This summer I had the opportunity to travel to Cyprus and Greece with the American Hellenic Institute, where I met with many top tier government officials and learn more about the issues going on in each country (in particular, the occupied area in Cyprus, and the brain drain, refugee crises, and economic status in Greece). Each student had to write a personal essay reflecting on their trip - below, I have attached my personal essay in the hopes that people will learn more about the situation in Cyprus in particular, which sadly, many have forgotten and do not seem to view as crucial as before. It is our duty to help these people in the hopes of reaching a compromise - it is our duty to find justice and bring back a Cyprus happy and united.
Thank you and enjoy.
It was not until our first dinner in Nicosia, Cyprus, that the reality of where I was and what we were doing hit me. While enjoying some pizza at a local parlor, a loud call of horns interrupted the steady conversation and laughter that filled the city streets. Startled, my fork dropped out of my hand and my eyes swept panicked over other tables, where townspeople continued to dine and chatter over a second round of horns erupting from (what seemed to me) out of nowhere. “Did anyone else hear that noise?” I asked, perplexed and unsure whether it had just been my imagination. But how could that have been? The sound was so loud I could barely hear my own thoughts.
“Of course,” replied one of my supervisors. “It’s the call from the mosques in the occupied territory signaling time for prayer. They’re just used to it by now.” Her hand did a quick sweep towards the streets, where children continued to play and their parents continued to walk and enjoy the warm summer night.
They’re just used to it by now. It suddenly occurred to me that for my generation living on the island, this was all that they had ever known: a Cyprus divided. A Cyprus driven apart not by choice, but by force and military brutality. For many, a Cyprus united was but a myth, and stories that the elderly told their grandchildren before they went to bed. They had spent all their lives listening to the sound of the horns in the distance, and therein lay the problem. The island had been divided so long that their questions about the occupied territory had slowly died down, and the curiosity that had once eaten them alive now lay forgotten as the generations grew older and the issue remained unresolved. How could this issue stay an issue when generations were merely beginning to accept it for what it was, rather than what it could be?

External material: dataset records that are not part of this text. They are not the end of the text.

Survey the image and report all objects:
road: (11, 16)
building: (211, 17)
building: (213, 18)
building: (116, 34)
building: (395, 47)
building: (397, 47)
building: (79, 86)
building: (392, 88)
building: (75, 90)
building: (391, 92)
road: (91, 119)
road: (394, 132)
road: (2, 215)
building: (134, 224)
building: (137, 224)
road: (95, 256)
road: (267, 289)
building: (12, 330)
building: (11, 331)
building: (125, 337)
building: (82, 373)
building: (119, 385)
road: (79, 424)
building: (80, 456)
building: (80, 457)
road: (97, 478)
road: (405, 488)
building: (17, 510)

This problem only became more apparent to me when I would go out in the evenings with peers to local restaurants and taverns in the unoccupied territory. There we would meet people our age, and many would ask questions about what we were doing in Cyprus. When I would explain to them that we were trying to see firsthand what the Turks were doing in occupied Cyprus, they would ask us what it was like on the other side. “You mean you’ve never been?” I would ask them. “You’ve never seen the abandoned buildings, churches, or farmlands?” It seemed strange to me that they had not been to places within their own country. Many of them struggled to even really believe what I was saying. “I only know stories,” they would say, “whatever my yiayia or papou has told me. Or my parents.” One boy in particular merely shrugged his shoulders and said, “I’ve never seen a need to. It’s always been this way. Divided. I know nothing of them; they know nothing of us. It’s always just been.”
The truth is that very few millennials have ever ventured beyond their “side” of the island. They have never seen the skeleton of the forbidden city, nor the desecrated Orthodox churches standing bare, battered, and abandoned. How can they believe when they have not seen? How can they fight for something they do not feel burning deep down in their souls? Even for me, it was not until we ventured beyond the unoccupied territory, and saw the forbidden city, fenced in and rotting, left to stand as some sort of eerie Turkish victory; the childhood home of our bus driver, where a Turkish officer now unjustly lived; or the dried out fields that once flourished with olive trees and foliage that unoccupied Cyprus was known for and proud of; until I believed. It was not until I witnessed with my eyes the very things that people had been trying to tell me did I realize that this was a real thing happening, and that Cyprus needed my help.
So I direct my words towards the millennials of Cyprus, and tell them this: that those stories told by parents, friends, and acquaintances, are more than just stories. That the forbidden city grows rusty and lonesome in wait for their rightful owners to return. That stolen property is used to house Turkish nationals, who make a profit off land that used to feed their country’s economy. That thousands of Cypriot nationals are still missing, and that there are families who, forty years later, continue to wonder where their loved ones are, and if they will ever know what became of them post occupation.
These are more than just stories. They are a call for help. And without Greek-American millennials like me, but especially without Cypriot millennials, there will be no change. There will only be what is, and the idea of what can become will vanish as we grow older and those who remember pass away. We must all rise together and take a stand for a united Cyprus; better put, a stand for what is rightfully ours.